### Textauszug
Offenbar sagt ihm niemand deutlich genug, dass das "Regierungsprogramm" seiner Partei für nichts anderes als lauwarme Luft gut ist. "Zeit für mehr Gerechtigkeit" hat die SPD ihre Versprechen (oder Drohungen, je nach Betrachter) überschrieben, du lieber Himmel. Aber was die Ungerechtigkeiten sind, die derzeit von der SPD-Mitregierung noch geduldet, nach dem 24. September aber konsequent beseitigt werden, steht in dem Geschwurbel natürlich nicht.

Die SPD will z.B. kein bedingungsloses Grundeinkommen, das alle staatlichen Gängelungen beenden würde, das tausende Ämter ebenso wie viele "sozialpolitische Entscheidungen" überflüssig machen würde, das die Bürger aus der Verfügungsgewalt von Politik und Verwaltung befreien würde. Das geht nicht mit einer "Arbeiterpartei", die gerne jeden Menschen nach langer Ausbildung und vor langer Rente in Demenz an einem definierten Arbeitsplatz sehen möchte, am Ort der wahren Bestimmung unserer Spezies.

Wer gute Arbeit hat, ist zufrieden. Und wer zufrieden ist und ohne existenzielle Sorgen, kann sich intensiv auf die Arbeit konzentrieren.

(Wahlprogramm der SPD 2017)

Natürlich ist die SPD mit diesem feudalistischen Herrschaftsverständnis nicht wählbar. Aber die erstmals antretende Ein-Themen-Partei Bündnis Grundeinkommen (BGE) ist es ebenso wenig. Denn für sie gibt es ja nur zwei Optionen: Die realistische ist, dass sie in der Bedeutungslosigkeit bleibt, vermutlich weit unter der 5%-Hürde.

Jahrelang im Bundestag sitzen, ohne parlamentarische Wirkung zu entfalten

Aber selbst wenn sie in den Bundestag kommen sollte: Man kann dort bekanntlich - Stichwort Linke - jahrelang sitzen, ohne parlamentarische Wirkung zu entfalten, schlicht weil einen die anderen nicht mitspielen lassen. Möglichkeit eins bedeutet daher, dass die Wahl des Bündnis Grundeinkommen wirkungslos ist. Die utopische zweite Variante wäre, BGE erringt die absolute Mehrheit, weil schließlich die meisten Wahlberechtigten für die Einführung eines bedingungslosen Grundeinkommen sind.

Doch selbst dann würde das Bündnis dieses eine Thema möglicherweise nicht umgesetzt bekommten weil Bundesrat, Ministerien und nachgeordnete Verwaltungen nicht mitspielen. Das viel größere Problem aber: Was passiert mit all den anderen Themen, die in den nächsten vier Jahren politisches Handeln erfordern? Da wären die Wähler mehr denn je einer ihnen völlig unbekannten Truppe ausgeliefert, die nur verspricht, "nach bestem Wissen und Gewissen zu entscheiden". Selbst als langjähriger Befürworter des Grundeinkommens kann ich daher die Grundeinkommenspartei auf keinen Fall wählen.

Positionsdaten der Elemente
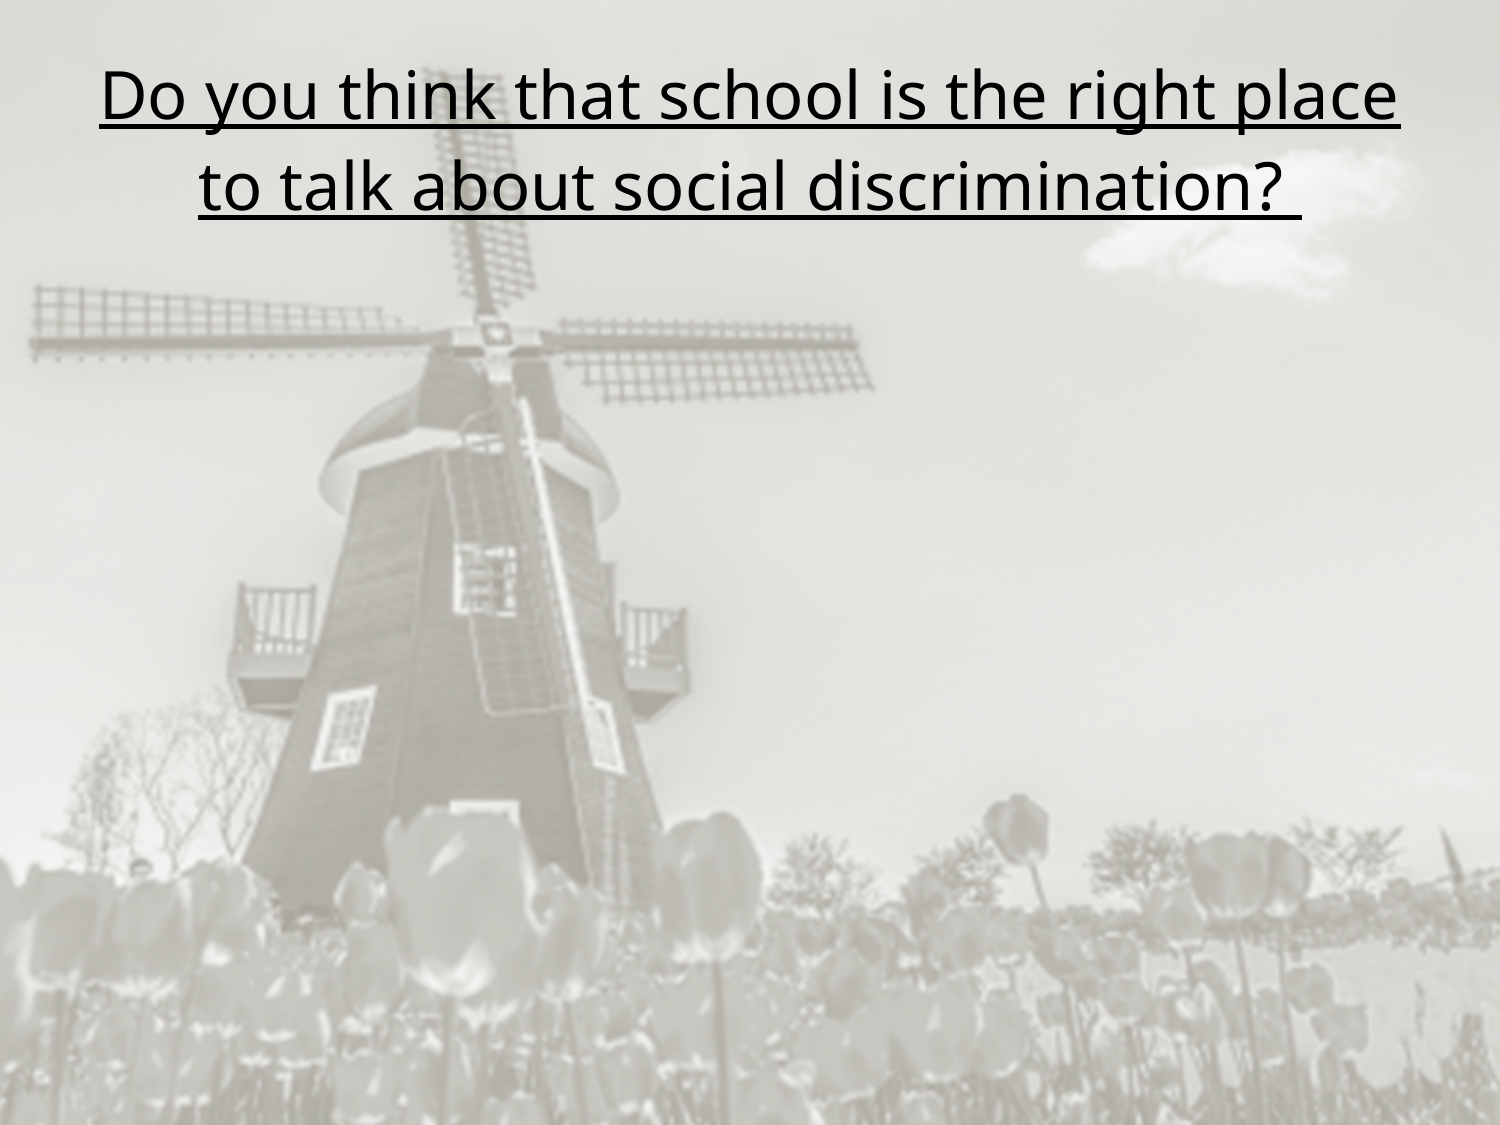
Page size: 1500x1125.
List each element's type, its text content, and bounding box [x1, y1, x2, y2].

picture [0, 0, 1500, 1125]
title Do you think that school is the right place to talk about social discrimination? [75, 45, 1425, 233]
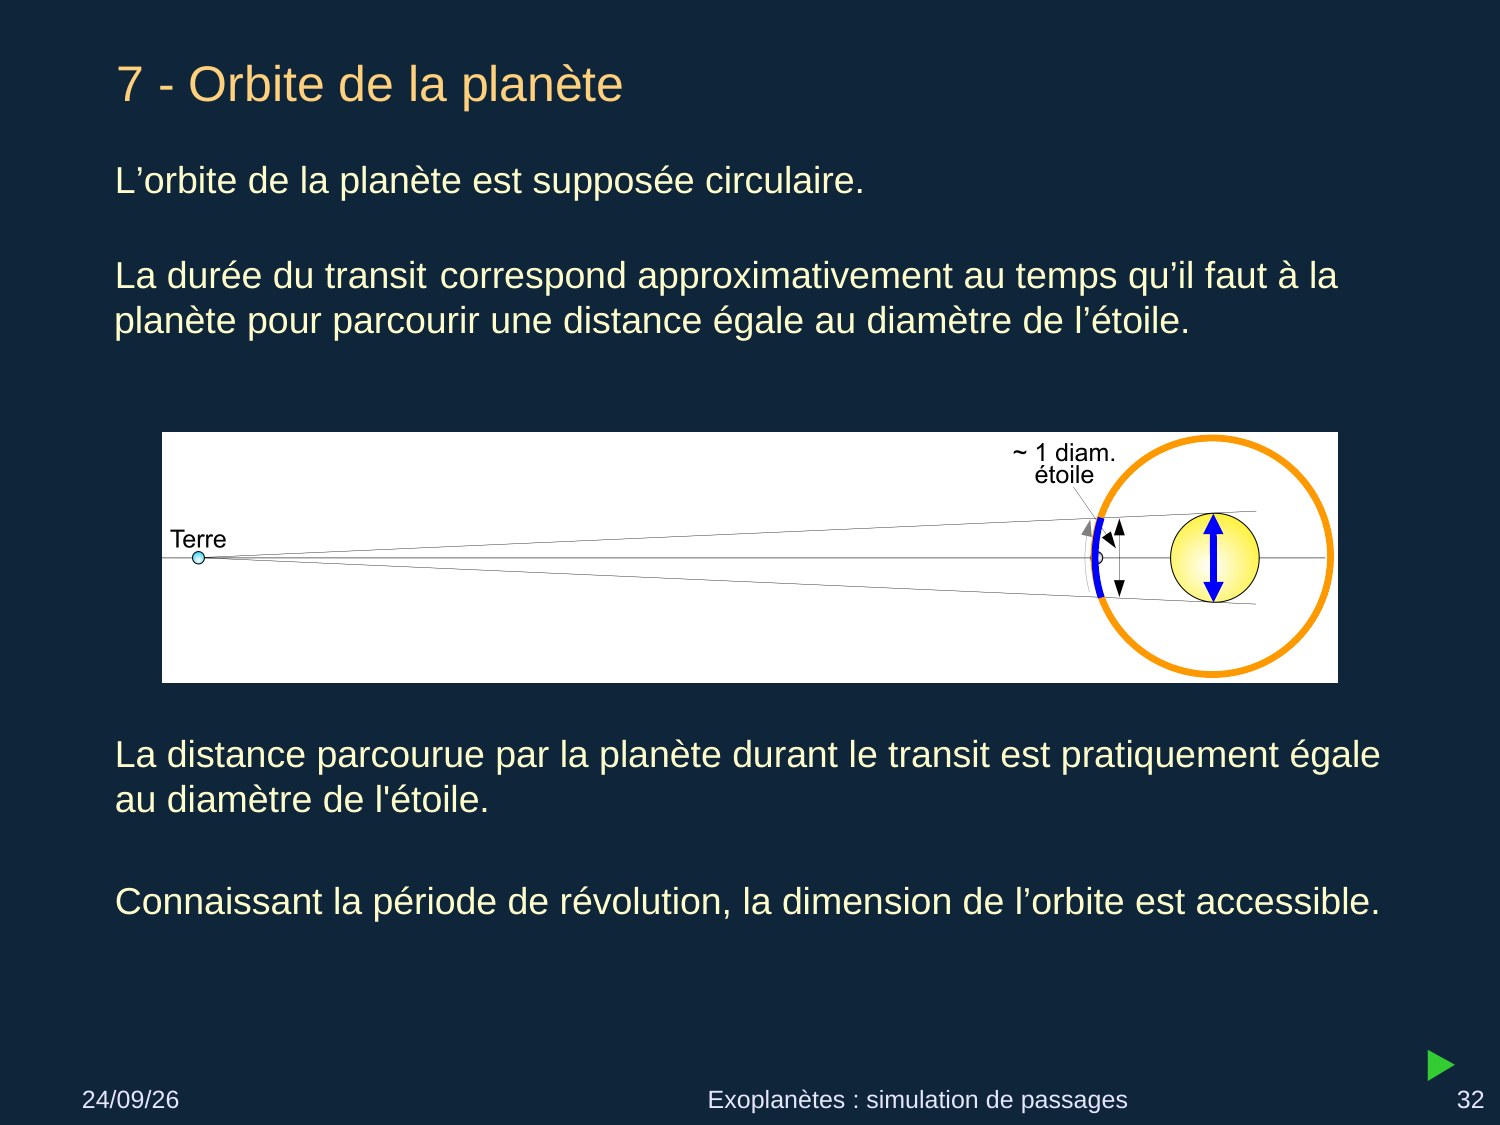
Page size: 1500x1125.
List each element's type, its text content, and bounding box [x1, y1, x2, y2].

picture [150, 420, 1350, 695]
text_box La durée du transit [100, 243, 479, 304]
text_box La distance parcourue par la planète durant le transit est pratiquement égale au diamètre de l'étoile. [100, 722, 1424, 828]
text_box Connaissant la période de révolution, la dimension de l’orbite est accessible. [100, 869, 1424, 930]
text_box correspond approximativement au temps qu’il faut à la planète pour parcourir une distance égale au diamètre de l’étoile. [99, 243, 1423, 349]
text_box  [1409, 1034, 1475, 1096]
text_box L’orbite de la planète est supposée circulaire. [100, 148, 1424, 210]
text_box 7 - Orbite de la planète [101, 44, 641, 120]
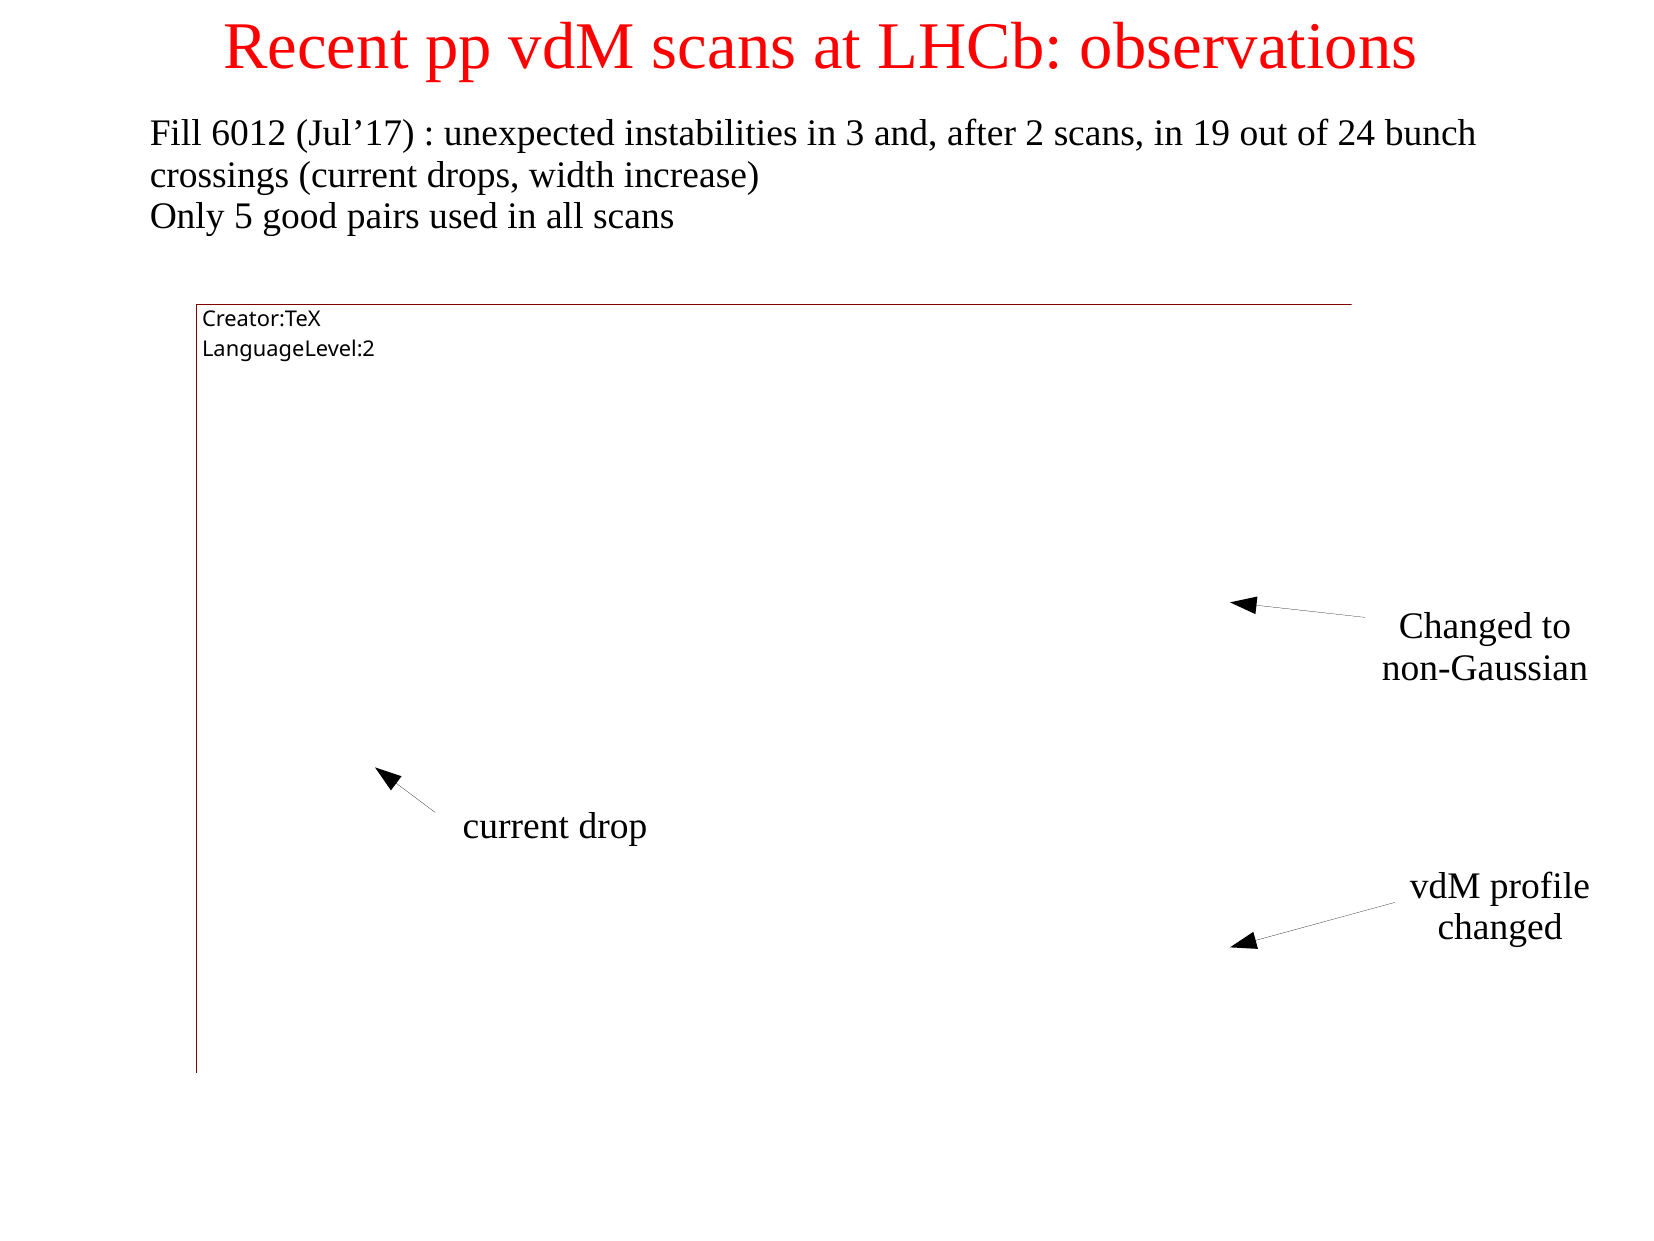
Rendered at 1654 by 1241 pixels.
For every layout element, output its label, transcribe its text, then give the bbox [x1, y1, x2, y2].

text_box Fill 6012 (Jul’17) : unexpected instabilities in 3 and, after 2 scans, in 19 out of 24 bunch crossings (current drops, width increase) Only 5 good pairs used in all scans [135, 105, 1549, 286]
text_box current drop [435, 797, 676, 937]
text_box vdM profile changed [1380, 857, 1621, 997]
picture [195, 302, 1352, 1073]
text_box Recent pp vdM scans at LHCb: observations [98, 2, 1544, 165]
text_box Changed to non-Gaussian [1365, 597, 1606, 738]
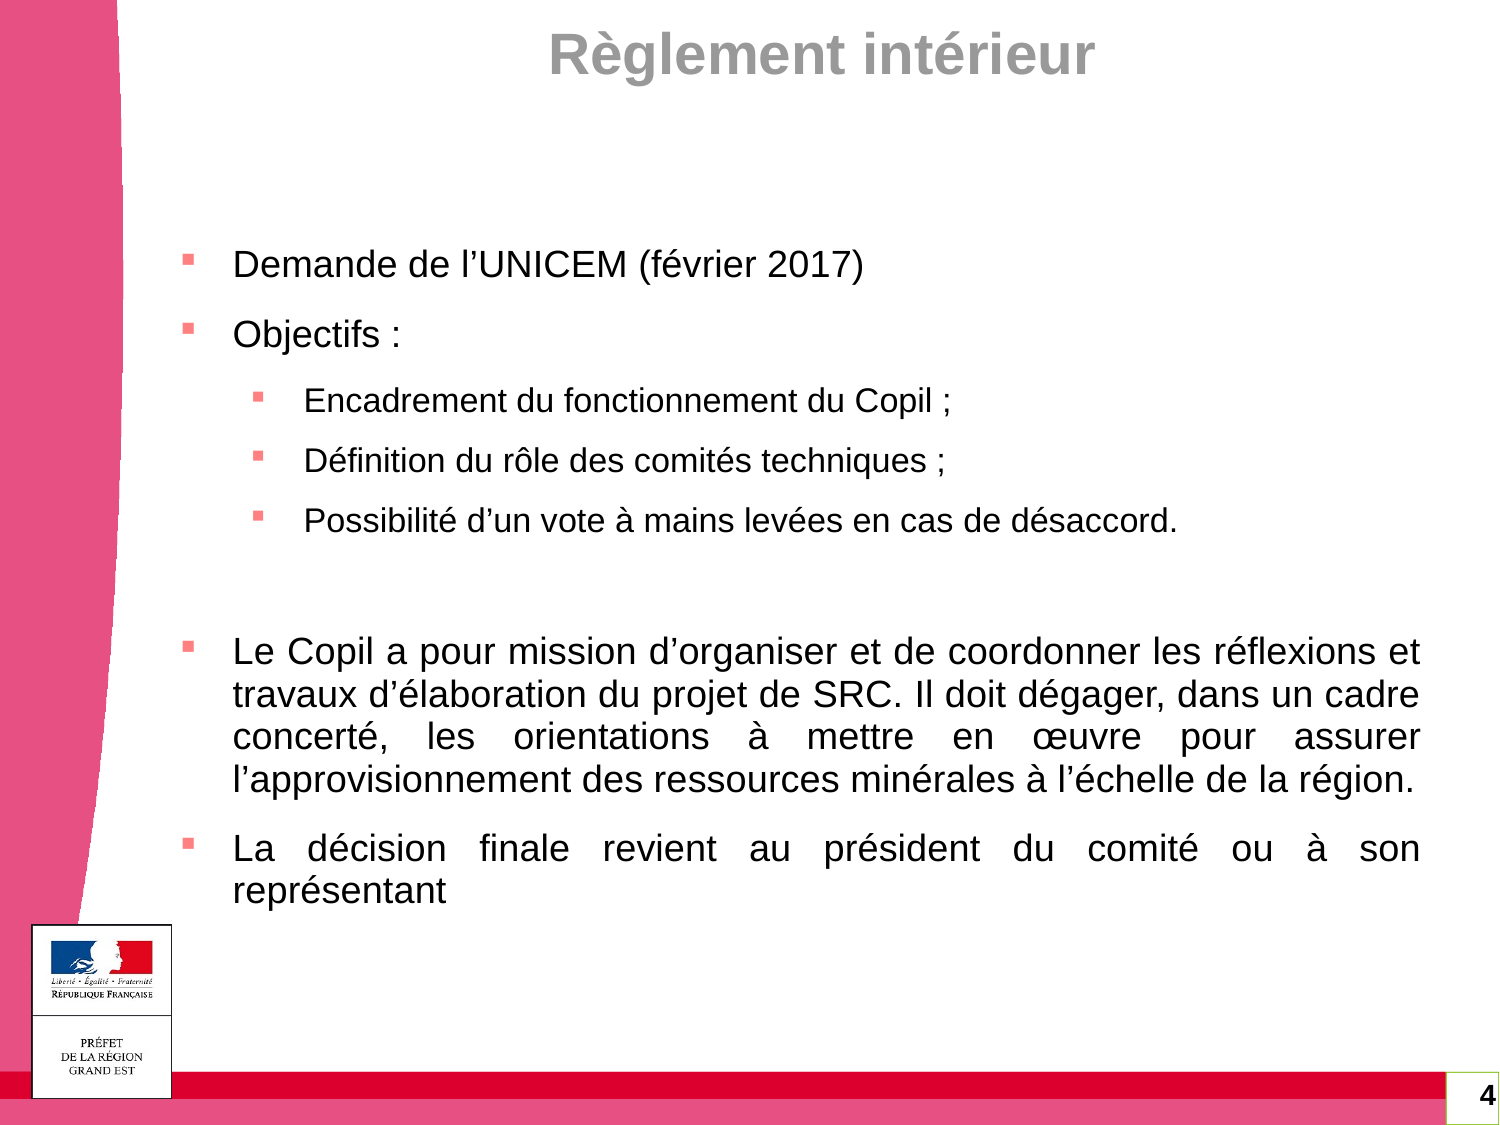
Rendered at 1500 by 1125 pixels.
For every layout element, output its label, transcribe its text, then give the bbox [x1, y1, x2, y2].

### Ziele
1. Übersetze aus dem Textauszug den Satz „Natürlich ist die SPD mit diesem feudalistischen Herrschaftsverständnis nicht wählbar.“ ins Englische.
2. Welche politischen Parteien werden im Textauszug genannt? Zähle sie alle auf.
3. Setze den Text über die SPD und das Bündnis Grundeinkommen im Anschluss an seinen letzten Satz fort.

### Gelöste Aufgaben
1. Of course, the SPD is not electable with this feudalistic understanding of power.

2. SPD, Bündnis Grundeinkommen (BGE), Linke

3.
Mit dem Recht zum Volksentscheid hätten wir das Bedingungslose Grundeinkommen ratzfatz, aber dieses Recht verweigern uns die herrschenden Politiker (und würden sie es gewähren, dann nur eingeschränkt, z.B. mit dem berühmten "Budgetvorbehalt" des Parlaments). Die SPD als Partei der Gerechtigkeit hat - auch seinerzeit mit den Grünen zusammen - noch nicht einmal ein bedingungsloses Bafög geschaffen, ein zeitlich befristetes Grundeinkommen für jeden, der sich wie auch immer bilden will und der es einfach über die Einkommenssteuer zurückzahlt, wenn er (wieder) Geld verdient (und wenn das nie der Fall ist: so what? Es wird weit Unsinnigeres subventioniert).

Mit Politikern unter einer Miefglocke

Kurz vor dem Wahltag wird die Aufforderung zur Wahlteilnahme gerade sehr penetrant. Und sie wird zunehmend mit dem Tadel verbunden, wir Bürger schätzten die Arbeit "unserer" Politiker nicht hoch genug. Wahl- und Parteienkritiker werden wegen der ihnen attestierten "Politikerverachtung" pauschal zu Anti-Demokraten.

Dabei kann sich über Politikerschelte nur echauffieren, wer den ganzen Tag mit genau diesen Politikern unter einer Miefglocke sitzt!

Ja, es geht vielen gut - wenn sie materiell gut bedacht sind wie angestellte Kommentatoren bei Presse und Rundfunk, und wenn sie selbstverliebt genug sind, ihre Welt für die einzig wahre zu halten, in die sie genau dosiert so viele und ausgesuchte Probleme hineinlassen, wie es zu ihrem Lifestyle passt. Dann twittert man täglich für die Freilassung Deniz Yücels und erregt sich innerhalb seiner Filterblase überlegen und stolz über ein paar AfD-Pappnasen, die es einem so einfach machen, das richtige Fähnchen zu schwenken, beim Nachmittags-Latte, vor dem Sushi, das während der Vernissage gereicht wird.

Wer aber zum Beispiel nicht die Inhaftierung eines ihm persönlich völlig unbekannten Journalisten in der Türkei, sondern die Abschiebung eines Freundes aus Deutschland zu beklagen hat, findet die Zustände in diesem Land gar nicht so großartig. Denn was viele Wahlaufrufer ob ihrer Geschäftigkeit für die Demokratie leider nicht mitbekommen haben: Nicht die AfD entsorgt nette Menschen, die zum Teil noch nie etwas anderes als Deutschland gesehen haben, ins Ausland - es ist die amtierende Bundesregierung aus CDU, CSU und SPD (und beim Vollzug der Länder haben auch die Grünen ihre Hände mit im dreckigen Spiel - die Grünen, die nun in ihr Wahlprogramm geschrieben haben, sie stellten sich "gegen den an Zahlen ausgerichteten Abschiebepopulismus der Großen Koalition").

Die derzeit 362 Kirchenasyle in Deutschland gewähren 558 Personen Schutz - nicht vor Gauland und Weidel, Petry und Meuthen, sondern vor Merkel und Gabriel!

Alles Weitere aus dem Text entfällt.